My dad has always been strong. The go to work in a suit, always home by 6, pay the bills, horrible cook, fix anything, complete personification of gender norms type of man. I loved that about him. I rode on the tractor with him each weekend while he cut the grass. He taught me to throw a baseball and is still the only person I know who can throw that perfect pop fly to practice catching.
He never gets sick. He recently went to the doctor simply because my mom had strep and found out he had it too, but was symptomless. He never calls out of work or sleeps in past 6am. He is dependable, trustworthy – a rock.
These past months have been jarring for me. When my mom called me to tell me that my dad threw his back out changing her snow tires, I didn’t believe it would be a big deal. After all, both of my parents had thrown their backs out before, recovered, and tried to see chiropractors regularly.
This time was different. The pain didn’t go away, it got worse. My once incredibly active father was chair bound. Walking pained him. He was working from home because the walk from his car to the office was too excruciating. For the first time, he began to look weary and tired.
I’ve always been aware of his age. I am the baby of the family, so when I was born, my father was already 40. I know it was difficult for him to be as active as he wanted to be when I was growing up, but I never saw it. I just saw my dad as strong. It created this built in invincibility in my mind that was cast around him. Nothing could happen to him because he’s my dad.
Having this happen was a slap of reality. I got scared. Working in cancer clinical trials has scarred me to always watch for the worst. I saw tons of girls come in with bone pain only to find out its bone mets from breast cancer. I worried that he had a tumor on his spine or something even worse.
I haven’t experienced things that my mom has. When I was under a year old, my dad went to a dermatologist for a skin lesion that turned out to be malignant melanoma. The only reason he is alive today is because he had surgery quick enough and the cancer had miraculously not spread to his lymph nodes. My mom faced the very real possibility that she would be raising my sister and me on her own. I almost never knew him.

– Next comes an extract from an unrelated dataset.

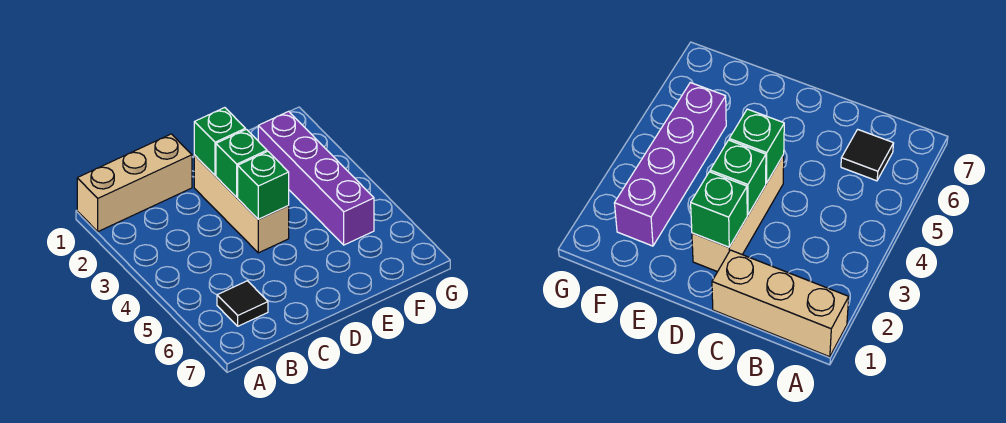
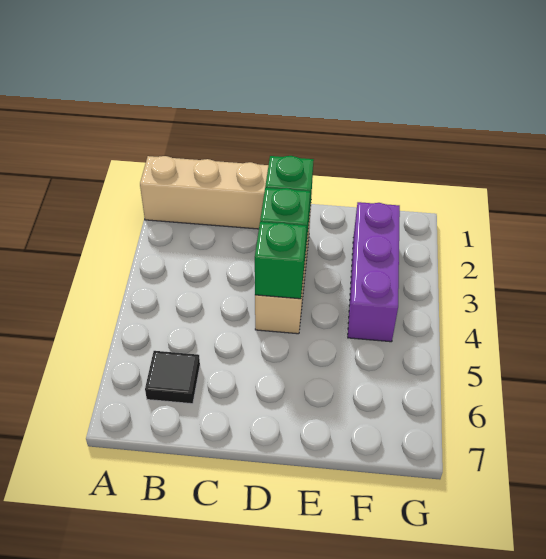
purple 1x4 brick [258,111,374,245] -> purple 1x3 brick [348,202,400,342]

So the something worse to me was a cancer recurrence that had spread. I didn’t tell anyone this…it was just my worst fear. When he finally saw a surgeon, he was diagnosed with spinal stenosis and a herniated disc. After long months of pain, today he finally will be having surgery to hopefully fix the ailment.
|Walking me down the aisle, despite how much pain he was in|
It’s been a harsh reminder. My dad is not invincible and time does have a limit. I won’t sit here and lie to you that I’m scared to know that my dad is going under anesthesia. People go in for routine procedures and don’t wake up. It is always a terrifying experience.

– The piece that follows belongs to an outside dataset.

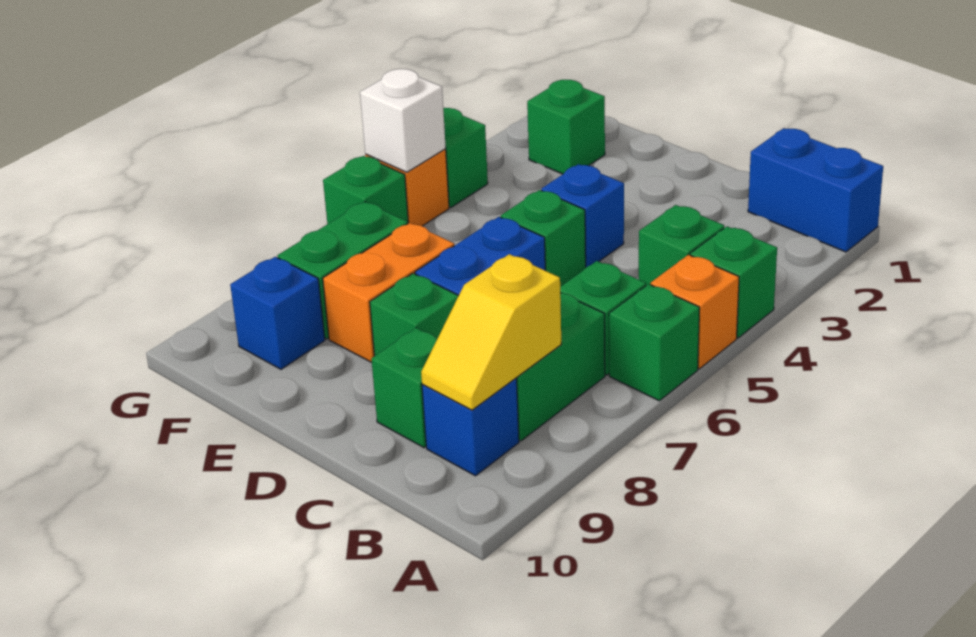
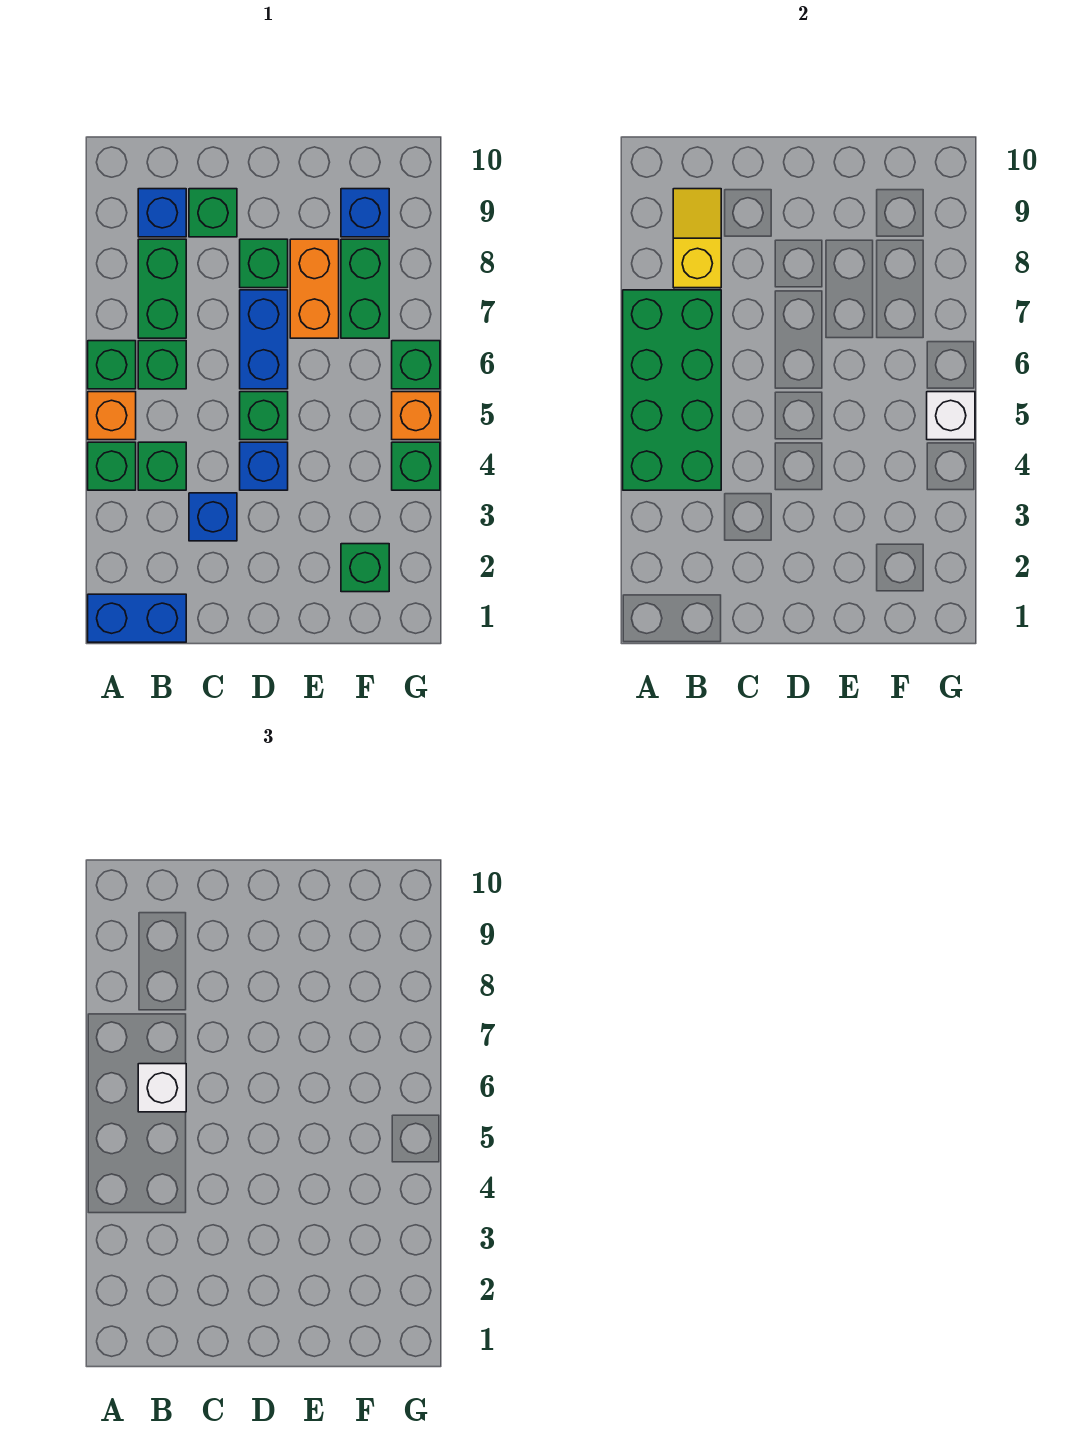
none -> green 2x4 brick [623,290,721,490]
none -> white 1x1 brick [138,1064,186,1112]
none -> blue 1x1 brick [189,493,237,541]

In the end, I know he will be okay. I am looking forward to him reclaiming his life and vitality. It’s been hard to see him so inactive, especially when he continues to push himself beyond his limits because he so badly wants to be doing the things he knows he is still capable of.
It’s also a tough reminder of why Carl and I want to have a family sooner rather than later. Carl is 38, so he will be about the same age hopefully when our future child is born.
And just like my dad, our child will never know that his shoulders creak when he tosses them off his shoulders into the pool. They will know him as strong, capable, and dependable, just as I did when I was small. With any luck, my dad and Carl will be tossing our child into the water together.
Please keep my dad in your thoughts today & wish him a speedy recovery, xo.